20 Prozent weniger Energieverbrauch allein durch Energiemanagement
Diese Wende droht nach den Worten Fehrenbachs zum bloßen Bekenntnis zu verkommen. Alle politischen Lager seien dafür, doch gebe es neben steigenden Strompreisen eine wenig klimaschonende Konjunktur der Braunkohle zu verzeichnen. Am schnellsten könne über die Steigerung der Energieeffizienz gehandelt werden. Dafür müsse nicht einmal der Streit um neue Netze und Umlagen für erneuerbare Energien gelöst werden. Schon mit der Sanierung veralteter Heizungen ließe sich viel Energie sparen. „Denn die Häuser“, sagte Fehrenbach, „sind die Energieverbraucher Nummer eins.“

Auch die Wirtschaft, so ergänzte der Bosch-Aufsichtsratschef, habe noch erhebliches Sparpotenzial. In großen und komplexen Anlagen sei jedoch systematisches Energiemanagement notwendig. Den entsprechenden Service bietet Bosch nicht nur in der Industrietechnik, sondern auch für gewerbliche Gebäude. Dort sinkt der Energieverbrauch allein durch optimiertes Energiemanagement im Schnitt um 20 Prozent.

Bosch wächst mit weniger Energie und Kohlendioxidausstoß
Wie Fehrenbach betonte, ist auch ein Unternehmen wie Bosch in seiner Nachhaltigkeit nur dann glaubwürdig, wenn es mit der Schonung von Ressourcen in der eigenen Produktion beginnt. Die Geschäftsführung habe daher das Ziel ausgegeben, gemessen an der Wertschöpfung den Kohlendioxidausstoß der Standorte bis 2020 um 20 Prozent gegenüber 2007 zu senken. Schon bis 2012 hat Bosch, so teilte Fehrenbach mit, eine relative Reduktion um 13 Prozent erreicht.
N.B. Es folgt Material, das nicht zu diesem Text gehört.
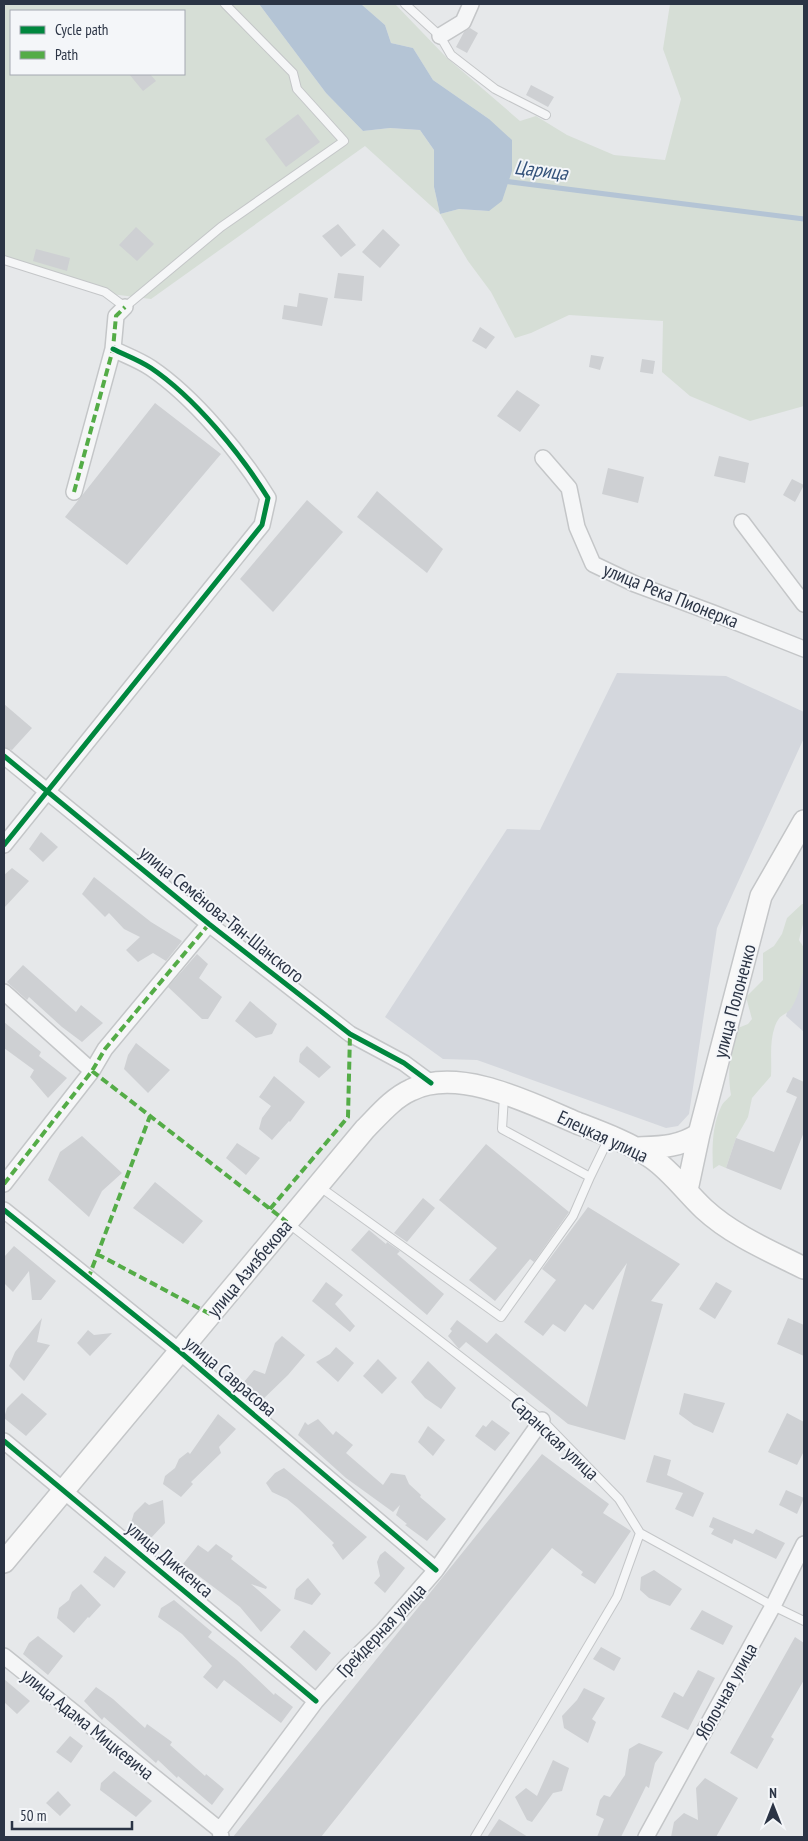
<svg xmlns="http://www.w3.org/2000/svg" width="808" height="1841" font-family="'PT Sans Narrow',sans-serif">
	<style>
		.built { fill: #d4d7dd }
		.green { fill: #d6ded6; fill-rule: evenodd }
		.water { fill: #b4c4d5 }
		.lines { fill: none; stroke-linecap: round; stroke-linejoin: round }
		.stream { stroke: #b4c4d5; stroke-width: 5 }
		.building { fill: #ced0d3 }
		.service-casing { stroke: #c4c6c8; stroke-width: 10 }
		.minor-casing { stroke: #c4c6c8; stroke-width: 18 }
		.secondary-casing { stroke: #c4c6c8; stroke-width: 24 }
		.service { stroke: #f5f6f7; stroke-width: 8 }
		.minor { stroke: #f5f6f7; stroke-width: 15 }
		.secondary { stroke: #f8f8f8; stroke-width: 21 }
		.quiet { stroke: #54ac47; stroke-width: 4; stroke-dasharray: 8 4; stroke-linecap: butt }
		.cycleway-casing { stroke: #f4f6f9; stroke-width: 8 }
		.cycleway { stroke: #00873e; stroke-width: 5 }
		.labels { text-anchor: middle; stroke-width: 4; stroke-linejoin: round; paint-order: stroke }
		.street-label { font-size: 19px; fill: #2b3445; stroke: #f4f6f9 }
		.water-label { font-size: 20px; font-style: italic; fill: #34527a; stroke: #f4f6f9 }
	</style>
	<rect width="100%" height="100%" fill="#e6e8ea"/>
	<!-- built -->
	<path class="built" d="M617 673 726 676 804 712V738L717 928 689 1114 678 1126 666 1128 477 1060 443 1059 385 1017 507 829 540 830Z
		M804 947V1032L786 1016Z"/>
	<!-- green -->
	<path class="green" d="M4 4H259L326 93 363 131 390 128 420 130 434 150V187L440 214 459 209 489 211V119L433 80 413 48 391 43 385 25 361 4H395L447 58 520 121 536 116 567 135 614 155 665 160 681 99 663 49 670 4H804V406L750 421 690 396 662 372 663 321 569 315 531 333 515 338 491 292 468 261 440 214 365 146 151 299 111 294 4 258ZM11 11H184V74H11Z
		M802 904H804V920L799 940C801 944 804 946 804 950 806 965 800 994 792 1007 787 1016 780 1012 775 1026 769 1043 772 1059 771 1076L752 1098 748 1117 736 1138 726 1168 719 1165 713 1169C712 1150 712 1125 721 1107 723 1102 728 1099 731 1095 727 1071 730 1051 738 1028L748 1024 752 1019 746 997 763 980V953L774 946 782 934 787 918Z"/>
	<!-- water -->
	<path class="water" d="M259 4H361L385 25 391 43 413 48 433 80 489 119 512 140V171L502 201 489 211 459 209 440 214 434 187V150L420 130 390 128 363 131 326 93Z"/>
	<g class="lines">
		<!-- stream -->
		<path class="stream" d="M503 181 804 219"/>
	</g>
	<!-- building -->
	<path class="building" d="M470 28 478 33 467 53 456 47 464 32Z
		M129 74H150L156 81 143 91Z
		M531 85 554 97 548 107 526 95Z
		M298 114 320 142 286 167 265 139Z
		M338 224 356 245 341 257 322 236Z
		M136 227 154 244 137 261 119 245Z
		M383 229 400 245 380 268 362 252Z
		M36 249 70 258 67 271 33 261Z
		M338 273 364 276 362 301 334 298Z
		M299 293 328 298 322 326 282 319 284 305 297 307Z
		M480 327 495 337 486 349 472 341Z
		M591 355 604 357 600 370 589 367Z
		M642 359 655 361 653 374 640 372Z
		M517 390 540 405 520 432 497 416Z
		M155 403 221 454 127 565 65 517Z
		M719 456 749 463 745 483 714 476Z
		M608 468 644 477 638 503 602 494Z
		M792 479 804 485 795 502 783 495Z
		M377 491 443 549 427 573 357 517Z
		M307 500 343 532 273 612 240 579Z
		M4 704 32 728 12 750 4 747Z
		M41 832 58 847 43 862 29 849Z
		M12 868 29 881 4 908V875Z
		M94 877 151 922 182 941 166 961 153 953 138 962 126 950 140 937 124 929 109 913 105 917 82 894Z
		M197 954 208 964 199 978 222 997 208 1019H202L168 987Z
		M23 965 76 1012 81 1005 103 1023 82 1042 62 1027 29 997 27 1000 7 982Z
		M250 1001 277 1024 272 1034 256 1038 235 1021Z
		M4 1022 41 1052 39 1056 67 1078 48 1098 30 1077 34 1070 4 1048Z
		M136 1043 170 1070 148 1093 124 1069 128 1055Z
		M307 1046 331 1067 319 1078 299 1062 300 1054Z
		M274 1076 305 1102 290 1122 289 1121 272 1140 259 1129 262 1118 271 1106 259 1097Z
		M793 1077 804 1082V1080V1132L781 1190 726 1168 736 1138 774 1152 797 1097 786 1092Z
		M82 1136 122 1173 102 1191 89 1217 48 1180 60 1152Z
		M237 1143 260 1158 246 1175 226 1158Z
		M486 1144 569 1212 534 1262 530 1259 495 1301 469 1280 497 1248 439 1200Z
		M155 1182 203 1221 183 1244 133 1208Z
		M423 1198 435 1208 407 1242 394 1233Z
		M588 1207 680 1264 651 1301 663 1304 625 1440 568 1424 466 1342 459 1349 448 1336 452 1331 450 1329 457 1320 487 1343 496 1333 587 1407 627 1263 593 1310 585 1304 565 1332 553 1324 543 1336 524 1322 556 1280 542 1269Z
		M369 1230 386 1244 387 1242 400 1251 397 1254 444 1294 427 1315 351 1250Z
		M14 1246 56 1281 41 1300H32L29 1271 13 1292 4 1283V1257Z
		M326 1282 343 1295 335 1304 355 1326 350 1332 312 1301Z
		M716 1282 732 1291 715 1319 699 1309Z
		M42 1318 37 1342 50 1345 24 1381 9 1366 15 1352Z
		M788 1318 804 1325V1356L777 1344Z
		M88 1330 94 1335 112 1333 90 1356 77 1343Z
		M282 1336 305 1355 288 1375 257 1405 239 1388 254 1370 265 1374 275 1343Z
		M336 1347 354 1363 338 1382 316 1362 330 1354Z
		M378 1359 397 1378 382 1394 363 1376Z
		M428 1361 456 1388 441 1409 425 1398 411 1382Z
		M22 1393 47 1414 26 1436 4 1418 7 1408Z
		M684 1393 725 1403 713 1433 694 1425 679 1414Z
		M787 1413 804 1422V1451L797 1465 768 1452Z
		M218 1414 236 1429 219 1447 221 1453 191 1482 193 1484 181 1497 163 1484 165 1476 175 1468 179 1459 188 1452 190 1454Z
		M318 1419 333 1435 336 1431 353 1445 346 1453 383 1485 391 1473 405 1475 409 1484 421 1495 420 1497 446 1519 427 1541 405 1525 407 1524 396 1515 400 1505 393 1512 346 1478 298 1435 305 1422 308 1425Z
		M492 1420 510 1433 495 1451 475 1436 483 1425 486 1427Z
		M428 1426 445 1440 433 1456 418 1442Z
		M542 1454 609 1504 603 1513 631 1531 595 1584 581 1575 583 1572 552 1548 321 1837H233Z
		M654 1455 671 1460 667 1475 704 1493 693 1517 675 1509 683 1493 646 1482Z
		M284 1468 367 1537 343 1560 332 1545 334 1543 298 1508 287 1499 272 1492 266 1483 275 1473Z
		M786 1490 804 1498 797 1514 779 1505Z
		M163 1500 165 1523 151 1538 131 1523 134 1513 145 1502 149 1505Z
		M713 1517 753 1534 756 1529 785 1543 776 1559 734 1539 732 1544 711 1534 714 1529 709 1527Z
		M216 1544 233 1556 231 1559 267 1587 266 1589 251 1584 281 1610 261 1632 240 1607 183 1564 198 1545 208 1552Z
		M385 1551 405 1568 385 1593 374 1583 380 1576 377 1562 380 1555Z
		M105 1556 126 1572 114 1588 93 1572Z
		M654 1570 682 1589 670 1606 649 1598 640 1590 641 1577Z
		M308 1578 321 1594 312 1605 294 1599 296 1589Z
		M81 1584 101 1605 89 1618 88 1617 74 1633 57 1618 59 1608 69 1600 72 1592Z
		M174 1600 212 1632 208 1637 237 1660 274 1695 275 1693 293 1707 281 1723 224 1680 217 1689 203 1677 212 1666 182 1634 158 1617 161 1608Z
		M702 1610 733 1626 723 1645 690 1629Z
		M304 1630 331 1653 316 1671 290 1647Z
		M38 1636 63 1656 48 1675 23 1654 29 1643Z
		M795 1637 804 1643V1680L771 1737 774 1739 757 1769 730 1753Z
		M601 1647 621 1658 614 1671 593 1659Z
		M698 1670 715 1678 688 1730 661 1717 674 1692 683 1697Z
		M4 1679 30 1701 17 1714 4 1702Z
		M96 1687 113 1699 145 1728 147 1724 172 1742 170 1745 205 1776 206 1774 224 1789 212 1805 178 1776 177 1778 158 1760 156 1763 104 1717 102 1720 84 1701Z
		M584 1688 605 1698 592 1719 596 1722 588 1743 564 1728 562 1716 577 1700Z
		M70 1736 83 1746 71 1763 56 1752Z
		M639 1743 663 1752 655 1763 649 1788 646 1786 621 1837H597L604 1819 596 1815 600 1800 604 1795 610 1797 625 1775 629 1749Z
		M553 1760 569 1768 562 1791 553 1793 532 1822 527 1820 515 1797 526 1788 537 1796Z
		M114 1771 152 1801 136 1817 100 1790 101 1783Z
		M705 1778 738 1798 716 1837H671L674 1822 684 1813 698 1820 696 1788Z
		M58 1791 71 1805 60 1816 46 1803Z
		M499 1819 528 1837H487Z"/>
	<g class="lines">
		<!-- service casing -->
		<g class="service-casing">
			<path id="service" d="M405 4 440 36 451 55 495 89 546 115
				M4 260 105 292 125 307 221 227 344 141 297 89 293 73 225 4
				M590 1177 609 1138
				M320 1187 501 1317 573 1216 590 1177 502 1129 504 1096
				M288 1223 542 1420 619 1499 640 1533 773 1606 804 1621
				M475 1837 617 1597 640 1533"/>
		</g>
		<!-- minor casing -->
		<g class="minor-casing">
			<path id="minor" d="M440 36 463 22 471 4
				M543 458 569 488 577 527 593 564 635 584 713 613 804 649
				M74 492 113 349 116 316 125 307
				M742 522 804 604
				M4 756 209 924 350 1034 404 1063 431 1083
				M4 845 262 525 268 498C241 454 194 397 151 368 139 360 125 355 113 349
				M4 992 92 1071
				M4 1184 92 1071 105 1049 209 924
				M4 1210 179 1351 436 1570
				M4 1441 316 1701
				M4 1656 220 1830
				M221 1837 220 1830 316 1701 347 1666 383 1631 436 1570 542 1420
				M646 1837 773 1606 804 1544"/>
		</g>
		<!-- secondary casing -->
		<g class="secondary-casing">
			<path id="secondary" d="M635 1148C658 1147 678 1148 699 1134
				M687 1190 699 1134 761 896 804 821
				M4 1562 365 1129C379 1115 393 1098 411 1090 459 1066 532 1104 577 1123 603 1133 630 1143 652 1158 672 1172 686 1192 704 1209 732 1235 770 1251 804 1268"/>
		</g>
		<!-- service -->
		<use href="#service" class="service"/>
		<!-- minor -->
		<use href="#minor" class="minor"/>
		<!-- secondary -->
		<use href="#secondary" class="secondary"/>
		<!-- quiet -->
		<path class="quiet" d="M74 492 113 349 116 316 125 307
			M92 1071 287 1222
			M4 1184 92 1071 105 1049 209 924
			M270 1209 348 1117 350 1034
			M97 1254 210 1314
			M88 1279 150 1116"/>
		<!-- cycleway casing -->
		<g class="cycleway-casing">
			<path id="cycleway" d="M4 756 209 924 350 1034 404 1063 431 1083
				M4 845 262 525 268 498C241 454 194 397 151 368 139 360 125 355 113 349
				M4 1210 179 1351 436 1570
				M4 1441 316 1701"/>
		</g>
		<!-- cycleway -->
		<use href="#cycleway" class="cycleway"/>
	</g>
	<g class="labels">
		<!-- street labels -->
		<g class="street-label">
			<text transform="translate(671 595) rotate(22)" y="7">улица Река Пионерка</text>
			<text transform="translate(222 914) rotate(39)" y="7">улица Семёнова-Тян-Шанского</text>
			<text transform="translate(734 1001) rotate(-75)" y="7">улица Полоненко</text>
			<text transform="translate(603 1136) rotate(25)" y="7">Елецкая улица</text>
			<text transform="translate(249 1268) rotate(-50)" y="7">улица Азизбекова</text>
			<text transform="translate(231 1376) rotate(40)" y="7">улица Саврасова</text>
			<text transform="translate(555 1438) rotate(43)" y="7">Саранская улица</text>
			<text transform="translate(170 1559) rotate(40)" y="7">улица Диккенса</text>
			<text transform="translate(381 1630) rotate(-47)" y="7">Грейдерная улица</text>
			<text transform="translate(726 1691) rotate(-61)" y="7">Яблочная улица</text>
			<text transform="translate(88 1724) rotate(39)" y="7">улица Адама Мицкевича</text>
		</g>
		<!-- water labels -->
		<g class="water-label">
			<text transform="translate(541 170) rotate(7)" y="7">Царица</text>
		</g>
	</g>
	<!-- border -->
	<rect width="808" height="1841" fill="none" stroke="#2b3445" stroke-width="10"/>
	<!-- legend -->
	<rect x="10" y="10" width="175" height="65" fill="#f4f6f9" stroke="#a4a8b1"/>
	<rect x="20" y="26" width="25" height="8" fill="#00873e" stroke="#a4a8b1"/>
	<text x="55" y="35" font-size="15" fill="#2b3445">Cycle path</text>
	<rect x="20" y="51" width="25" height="8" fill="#54ac47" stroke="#a4a8b1"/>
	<text x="55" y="60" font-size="15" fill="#2b3445">Path</text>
	<!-- north arrow -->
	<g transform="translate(773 1806)" stroke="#f4f6f9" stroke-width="4" paint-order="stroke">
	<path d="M0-4L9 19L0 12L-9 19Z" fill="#2b3445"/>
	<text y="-8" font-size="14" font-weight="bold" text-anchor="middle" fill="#2b3445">N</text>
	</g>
	<!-- scale -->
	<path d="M12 1821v8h120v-8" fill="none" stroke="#2b3445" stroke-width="2.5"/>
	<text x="20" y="1821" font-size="15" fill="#2b3445" stroke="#f4f6f9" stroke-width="4" paint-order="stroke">50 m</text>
</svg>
Auch absolut ist die CO2-Emission binnen fünf Jahren um fünf Prozent zurückgegangen. In dieser Zeit hat der Bosch-Umsatz um 13 Prozent zugelegt, während der weltweite Energiebedarf um 7,7 Prozent gesunken ist.

Mehr Wachstum, weniger Energieverbrauch – das ist nach Ansicht Fehrenbachs nur mit moderner Technik möglich. Daher wandte sich der Bosch-Aufsichtsratsvorsitzende auch grundsätzlich gegen die noch immer verbreitete Wachstums- und Technikskepsis. „Es sind unsere Ingenieure“, so sagte er wörtlich, „die um jeden Prozentpunkt Sprit- und Stromersparnis, um jedes Gramm Kohlendioxidausstoß kämpfen.“ Umweltschutz setze mehr und bessere Technik voraus. Das ist nach den Worten Fehrenbachs das Selbstverständnis von Bosch: „Gerade weil wir in einer Gesellschaft des Verzichts nicht leben wollen, streben wir ökologische Innovationen an.“

Die Bosch-Gruppe ist ein international führendes Technologie- und Dienstleistungsunternehmen mit weltweit rund 375 000 Mitarbeitern (Stand: 31.12.2015). Sie erwirtschaftete im Geschäftsjahr 2015 einen Umsatz von 70,6 Milliarden Euro. Die Aktivitäten gliedern sich in die vier Unternehmensbereiche Mobility Solutions, Industrial Technology, Consumer Goods sowie Energy and Building Technology. Die Bosch-Gruppe umfasst die Robert Bosch GmbH und ihre rund 440 Tochter- und Regionalgesellschaften in rund 60 Ländern. Inklusive Handels- und Dienstleistungspartnern erstreckt sich der weltweite Fertigungs- und Vertriebsverbund von Bosch über rund 150 Länder. Basis für künftiges Wachstum ist die Innovationskraft des Unternehmens. Bosch beschäftigt weltweit 55 800 Mitarbeiter in Forschung und Entwicklung an 118 Standorten. Strategisches Ziel der Bosch-Gruppe sind Lösungen für das vernetzte Leben. Mit innovativen und begeisternden Produkten und Dienstleistungen verbessert Bosch weltweit die Lebensqualität der Menschen. Bosch bietet „Technik fürs Leben“.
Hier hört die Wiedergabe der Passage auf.